Sanırım CHP’nin içindeki linç topluluğunun şerrini üstüne çekmek istemiyor.

İşin özünde mevcut Başkan Cemil Tugay doğrusunu yapmış. Çünkü eğer varsa bir usulsüzlük ve yolsuzluk varsa bu kendi döneminde yapılmamış. Önceki dönemin yine varsa bir yolsuzluğu “haydi üstünü örtelim” de dememiş.

Ancak, “Ben şikayet etmedim” diyor. Oysa “OLUR” vererek süreci kendisi “haklı ve doğru olarak” başlatmış.
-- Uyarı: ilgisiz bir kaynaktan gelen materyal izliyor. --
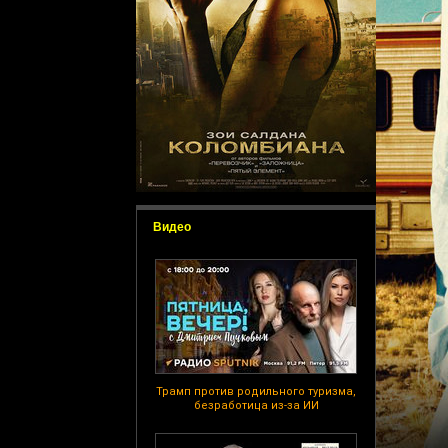
Видео
Трамп против родильного туризма,
безработица из-за ИИ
CHP içinde linç başladığı vakit çok büyük iftiralar atılabiliyor.

Muharrem İnce için “seks kasedi” bile icat edilmişti. Niye? CHP’nin karşısına aday olmasın diye...

Kemal Kılıçdaroğlu’na edilmeyen hakaret kalmadı.

Cemil Başkan bu akıbetlerin şerrinden emin olmak istemiş olabilir.

Hülâsa; ister Cemil Tugay şikayet etsin ister bir başkası şikayet etsin. Eğer varsa bir yolsuzluk hesabı ivedilikle sorulmalıdır.

İzmir’deki operasyonda milyonlarca liradan bahsediliyor.

Kooperatifler, araç alım ihalesi, asfalt gibi birçok alandan bahsediliyor. Detayları fazlaca uzun olmakla birlikte sürecin ilerleyen safhalarında tablo çok daha net görülecektir.

SON SÖZ: İlkokula başladığım güzel İzmir, umarım kötü şeylerle anılmazsın ve süreç bir an önce tamamlanarak şehrin imajı daha fazla zedelenmez. Sasalı Kasabası’na selam olsun.